DEMİRTAŞ'IN KOBANE SORUMLULARI LİSTESİ
"Değerli Nergis Demirkaya’nın sorusuna cevap verirken bahsettiğim
kişiler:
- 2. Ordu Komutanı Orgeneral Adem Huduti. “Cizre ve Sur'u
temizleyen komutan”, “Hudutların komutanı Adem Huduti” manşetlerine
konu olmuştu. Darbe girişimine katıldı, tutuklandı.
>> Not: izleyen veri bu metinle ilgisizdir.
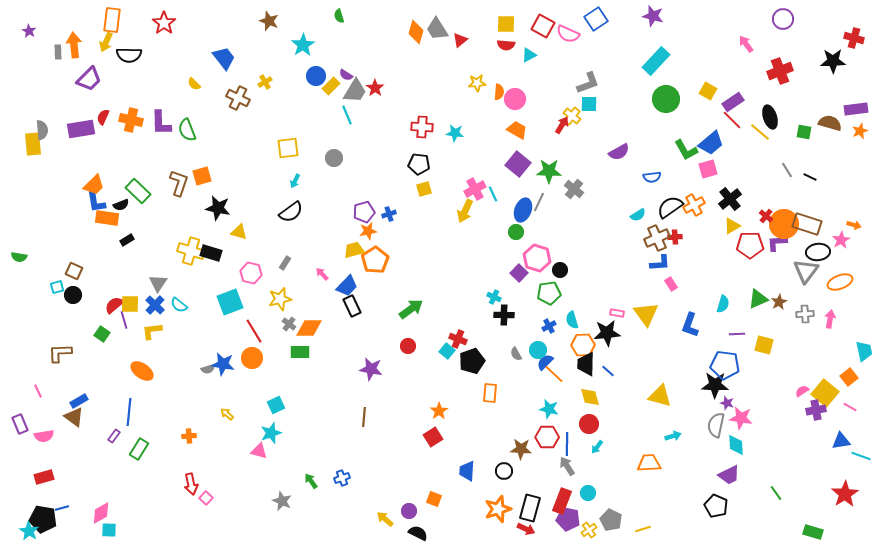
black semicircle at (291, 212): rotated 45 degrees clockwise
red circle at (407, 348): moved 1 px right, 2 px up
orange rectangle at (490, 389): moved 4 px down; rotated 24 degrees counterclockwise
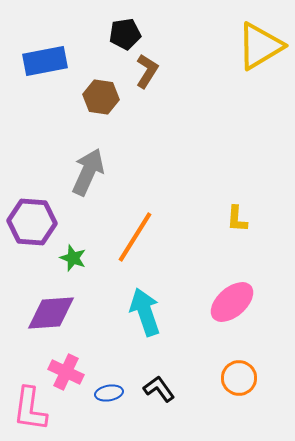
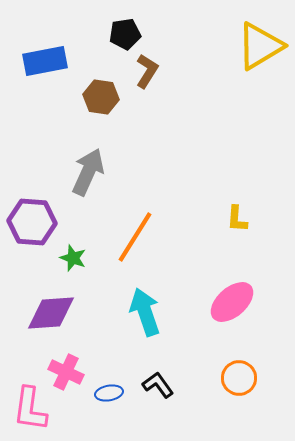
black L-shape: moved 1 px left, 4 px up
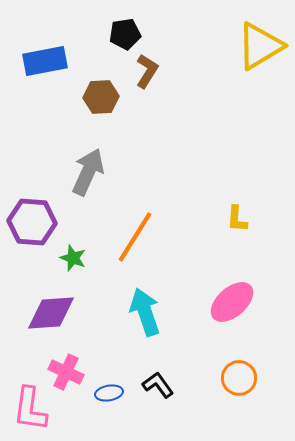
brown hexagon: rotated 12 degrees counterclockwise
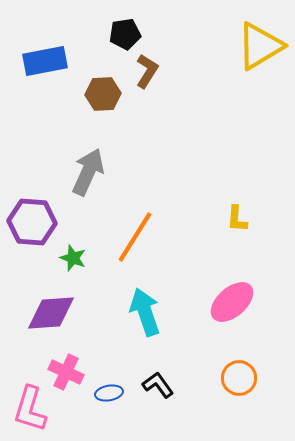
brown hexagon: moved 2 px right, 3 px up
pink L-shape: rotated 9 degrees clockwise
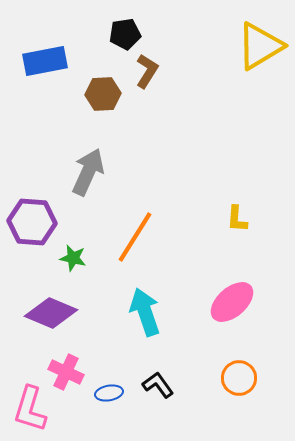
green star: rotated 8 degrees counterclockwise
purple diamond: rotated 27 degrees clockwise
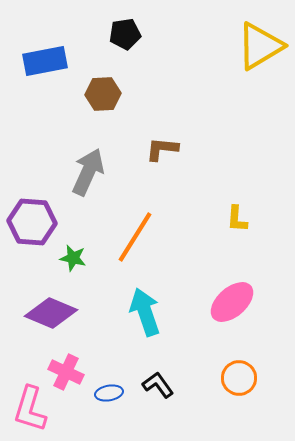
brown L-shape: moved 15 px right, 78 px down; rotated 116 degrees counterclockwise
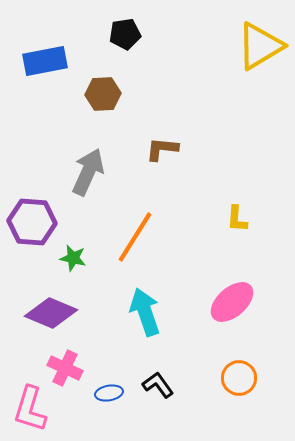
pink cross: moved 1 px left, 4 px up
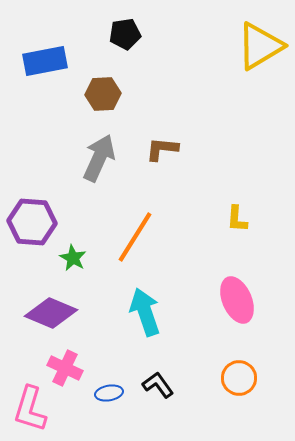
gray arrow: moved 11 px right, 14 px up
green star: rotated 16 degrees clockwise
pink ellipse: moved 5 px right, 2 px up; rotated 72 degrees counterclockwise
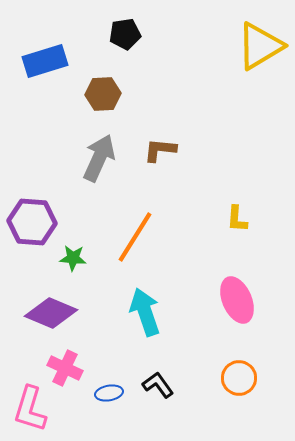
blue rectangle: rotated 6 degrees counterclockwise
brown L-shape: moved 2 px left, 1 px down
green star: rotated 24 degrees counterclockwise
- Yüksekova 3. Taktik Piyade Tümen Komutanı Tümgeneral Halil
İbrahim Ergin. Yüksekova'nın büyük kısmının yıkılmasına sebep olan
operasyonların komutanıydı. Darbe girişimine katıldı,
tutuklandı.
- Hakkari Dağ Komando Tugay Komutanı Tuğgeneral Ahmet Otal.
Yüksekova'nın büyük kısmının yıkılmasına sebep olan operasyonların
komuta kademesindeydi. Darbe girişimine katıldı,
tutuklandı.
- 2. Ordu Kurmay Başkanı Tümgeneral Avni Argun. Cizre ve Sur
operasyonlarının komuta kademesindeydi. Darbe girişimine katıldı,
tutuklandı.
- Şemdinli 34. Hudut Tugay Komutanı Tuğgeneral Ali Saynur.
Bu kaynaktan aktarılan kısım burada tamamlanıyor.